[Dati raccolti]
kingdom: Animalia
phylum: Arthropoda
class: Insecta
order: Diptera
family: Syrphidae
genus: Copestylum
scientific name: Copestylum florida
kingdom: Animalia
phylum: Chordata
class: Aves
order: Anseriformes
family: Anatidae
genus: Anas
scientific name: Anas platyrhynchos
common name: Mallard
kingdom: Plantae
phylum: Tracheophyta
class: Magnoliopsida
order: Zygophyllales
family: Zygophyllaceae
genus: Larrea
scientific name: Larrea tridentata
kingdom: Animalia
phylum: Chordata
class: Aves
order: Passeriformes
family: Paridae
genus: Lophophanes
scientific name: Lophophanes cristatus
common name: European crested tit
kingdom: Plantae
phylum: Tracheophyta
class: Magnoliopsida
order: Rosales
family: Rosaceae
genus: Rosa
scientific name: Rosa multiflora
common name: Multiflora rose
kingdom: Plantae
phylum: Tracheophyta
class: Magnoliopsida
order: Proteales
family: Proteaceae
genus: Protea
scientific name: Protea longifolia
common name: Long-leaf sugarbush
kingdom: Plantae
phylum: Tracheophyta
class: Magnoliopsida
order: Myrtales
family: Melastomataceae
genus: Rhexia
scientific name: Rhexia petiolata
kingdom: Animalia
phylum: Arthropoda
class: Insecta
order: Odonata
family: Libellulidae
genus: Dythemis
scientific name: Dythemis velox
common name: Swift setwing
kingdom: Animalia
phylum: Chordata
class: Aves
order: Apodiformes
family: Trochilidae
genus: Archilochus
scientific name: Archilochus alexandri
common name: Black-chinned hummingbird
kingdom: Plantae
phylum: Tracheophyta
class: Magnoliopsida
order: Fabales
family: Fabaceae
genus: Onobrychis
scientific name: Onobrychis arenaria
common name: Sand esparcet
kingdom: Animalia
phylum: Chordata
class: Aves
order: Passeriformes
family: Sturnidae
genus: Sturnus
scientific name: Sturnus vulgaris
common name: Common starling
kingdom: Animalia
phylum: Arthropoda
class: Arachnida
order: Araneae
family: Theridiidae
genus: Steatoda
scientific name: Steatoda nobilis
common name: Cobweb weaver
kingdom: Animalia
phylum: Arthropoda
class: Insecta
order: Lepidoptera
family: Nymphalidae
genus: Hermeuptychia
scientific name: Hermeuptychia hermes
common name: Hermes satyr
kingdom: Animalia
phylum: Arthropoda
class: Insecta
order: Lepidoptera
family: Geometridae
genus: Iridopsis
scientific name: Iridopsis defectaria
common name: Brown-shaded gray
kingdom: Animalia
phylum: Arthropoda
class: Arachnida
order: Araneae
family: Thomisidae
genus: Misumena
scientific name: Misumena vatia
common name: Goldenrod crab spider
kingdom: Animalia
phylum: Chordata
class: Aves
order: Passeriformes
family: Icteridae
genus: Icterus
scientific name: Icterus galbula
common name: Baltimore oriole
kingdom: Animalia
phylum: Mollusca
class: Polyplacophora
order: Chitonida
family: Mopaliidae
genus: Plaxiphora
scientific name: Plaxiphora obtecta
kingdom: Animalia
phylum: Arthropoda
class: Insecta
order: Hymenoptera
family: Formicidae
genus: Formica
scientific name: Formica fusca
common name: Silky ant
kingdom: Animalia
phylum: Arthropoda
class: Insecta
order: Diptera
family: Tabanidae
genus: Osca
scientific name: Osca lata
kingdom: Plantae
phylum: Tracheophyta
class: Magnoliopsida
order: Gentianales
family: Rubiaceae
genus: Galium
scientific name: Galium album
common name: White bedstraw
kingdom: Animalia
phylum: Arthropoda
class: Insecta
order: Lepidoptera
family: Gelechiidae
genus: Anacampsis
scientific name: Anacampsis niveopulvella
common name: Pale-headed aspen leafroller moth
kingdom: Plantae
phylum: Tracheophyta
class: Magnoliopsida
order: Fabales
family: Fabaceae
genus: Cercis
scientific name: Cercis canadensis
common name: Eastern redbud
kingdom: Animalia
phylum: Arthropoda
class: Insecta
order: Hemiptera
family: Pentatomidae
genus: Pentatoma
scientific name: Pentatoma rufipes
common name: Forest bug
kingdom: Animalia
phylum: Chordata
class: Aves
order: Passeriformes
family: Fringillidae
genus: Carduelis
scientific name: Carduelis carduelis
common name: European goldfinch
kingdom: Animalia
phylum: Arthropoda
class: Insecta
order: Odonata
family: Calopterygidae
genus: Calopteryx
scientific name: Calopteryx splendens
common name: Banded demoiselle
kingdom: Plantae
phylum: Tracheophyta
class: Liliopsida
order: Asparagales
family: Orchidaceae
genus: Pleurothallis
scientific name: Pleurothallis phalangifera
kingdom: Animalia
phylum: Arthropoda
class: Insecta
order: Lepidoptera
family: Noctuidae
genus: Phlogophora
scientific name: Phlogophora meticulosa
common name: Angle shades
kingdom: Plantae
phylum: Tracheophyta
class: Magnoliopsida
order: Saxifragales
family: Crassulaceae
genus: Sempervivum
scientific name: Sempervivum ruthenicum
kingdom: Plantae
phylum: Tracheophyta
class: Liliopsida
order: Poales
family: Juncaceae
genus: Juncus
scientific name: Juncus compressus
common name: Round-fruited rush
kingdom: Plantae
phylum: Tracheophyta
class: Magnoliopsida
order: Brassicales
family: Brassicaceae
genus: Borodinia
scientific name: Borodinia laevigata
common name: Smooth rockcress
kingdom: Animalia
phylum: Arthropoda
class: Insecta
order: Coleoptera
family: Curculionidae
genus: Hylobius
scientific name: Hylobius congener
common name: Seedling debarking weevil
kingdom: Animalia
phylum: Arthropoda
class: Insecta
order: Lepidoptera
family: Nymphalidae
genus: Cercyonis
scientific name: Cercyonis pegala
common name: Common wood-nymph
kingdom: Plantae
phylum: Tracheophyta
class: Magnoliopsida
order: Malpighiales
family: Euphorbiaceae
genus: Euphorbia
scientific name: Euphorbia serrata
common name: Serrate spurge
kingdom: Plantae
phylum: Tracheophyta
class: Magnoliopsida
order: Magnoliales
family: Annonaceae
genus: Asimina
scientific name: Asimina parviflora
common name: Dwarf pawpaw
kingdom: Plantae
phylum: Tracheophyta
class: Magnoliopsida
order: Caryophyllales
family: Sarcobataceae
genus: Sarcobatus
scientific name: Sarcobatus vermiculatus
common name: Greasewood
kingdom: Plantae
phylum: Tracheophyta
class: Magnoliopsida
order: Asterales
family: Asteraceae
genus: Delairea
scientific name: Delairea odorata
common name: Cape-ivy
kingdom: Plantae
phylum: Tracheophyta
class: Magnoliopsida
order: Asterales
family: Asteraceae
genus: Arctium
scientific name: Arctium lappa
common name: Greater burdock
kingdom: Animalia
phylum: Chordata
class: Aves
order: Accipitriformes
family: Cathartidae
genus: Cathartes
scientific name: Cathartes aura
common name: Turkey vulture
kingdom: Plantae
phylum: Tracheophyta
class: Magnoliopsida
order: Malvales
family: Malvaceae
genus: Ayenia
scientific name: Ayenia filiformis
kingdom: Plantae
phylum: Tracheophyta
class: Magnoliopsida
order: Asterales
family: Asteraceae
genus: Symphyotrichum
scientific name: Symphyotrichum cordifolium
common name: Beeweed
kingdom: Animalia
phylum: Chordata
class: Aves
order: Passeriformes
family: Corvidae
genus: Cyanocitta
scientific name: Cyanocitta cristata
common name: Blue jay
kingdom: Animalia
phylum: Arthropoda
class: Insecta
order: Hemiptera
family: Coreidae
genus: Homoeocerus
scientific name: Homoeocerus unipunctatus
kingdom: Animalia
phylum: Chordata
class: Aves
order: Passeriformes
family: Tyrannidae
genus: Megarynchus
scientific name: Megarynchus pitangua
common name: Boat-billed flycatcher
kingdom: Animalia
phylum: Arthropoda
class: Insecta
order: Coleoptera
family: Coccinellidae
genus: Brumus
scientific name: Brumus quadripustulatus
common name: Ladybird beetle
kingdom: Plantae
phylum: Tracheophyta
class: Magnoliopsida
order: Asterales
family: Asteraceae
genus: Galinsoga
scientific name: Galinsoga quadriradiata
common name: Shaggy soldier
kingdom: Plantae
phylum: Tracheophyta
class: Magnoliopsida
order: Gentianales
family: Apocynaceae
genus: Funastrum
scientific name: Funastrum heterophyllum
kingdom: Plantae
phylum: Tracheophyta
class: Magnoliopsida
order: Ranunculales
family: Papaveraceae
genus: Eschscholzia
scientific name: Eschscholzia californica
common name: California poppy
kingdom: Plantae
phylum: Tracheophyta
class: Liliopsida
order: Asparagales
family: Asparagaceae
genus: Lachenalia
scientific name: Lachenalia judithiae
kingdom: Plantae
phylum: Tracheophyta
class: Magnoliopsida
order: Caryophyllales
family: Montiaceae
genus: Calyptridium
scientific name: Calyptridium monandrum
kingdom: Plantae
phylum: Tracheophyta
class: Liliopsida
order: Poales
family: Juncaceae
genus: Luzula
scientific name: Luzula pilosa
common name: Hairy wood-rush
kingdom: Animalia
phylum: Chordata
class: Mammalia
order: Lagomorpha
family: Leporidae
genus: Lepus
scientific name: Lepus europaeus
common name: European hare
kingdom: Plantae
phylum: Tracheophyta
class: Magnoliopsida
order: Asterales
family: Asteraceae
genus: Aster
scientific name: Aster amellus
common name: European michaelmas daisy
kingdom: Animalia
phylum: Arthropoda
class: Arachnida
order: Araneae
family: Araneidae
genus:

CONSEGNA: Estrai dai dati le righe che vanno dalla riga contenente "scientific name: Cathartes aura" alla riga contenente "genus: Homoeocerus", entrambe incluse, e riportale invariate.

ESITO DELL'ESERCIZIO:
scientific name: Cathartes aura
common name: Turkey vulture
kingdom: Plantae
phylum: Tracheophyta
class: Magnoliopsida
order: Malvales
family: Malvaceae
genus: Ayenia
scientific name: Ayenia filiformis
kingdom: Plantae
phylum: Tracheophyta
class: Magnoliopsida
order: Asterales
family: Asteraceae
genus: Symphyotrichum
scientific name: Symphyotrichum cordifolium
common name: Beeweed
kingdom: Animalia
phylum: Chordata
class: Aves
order: Passeriformes
family: Corvidae
genus: Cyanocitta
scientific name: Cyanocitta cristata
common name: Blue jay
kingdom: Animalia
phylum: Arthropoda
class: Insecta
order: Hemiptera
family: Coreidae
genus: Homoeocerus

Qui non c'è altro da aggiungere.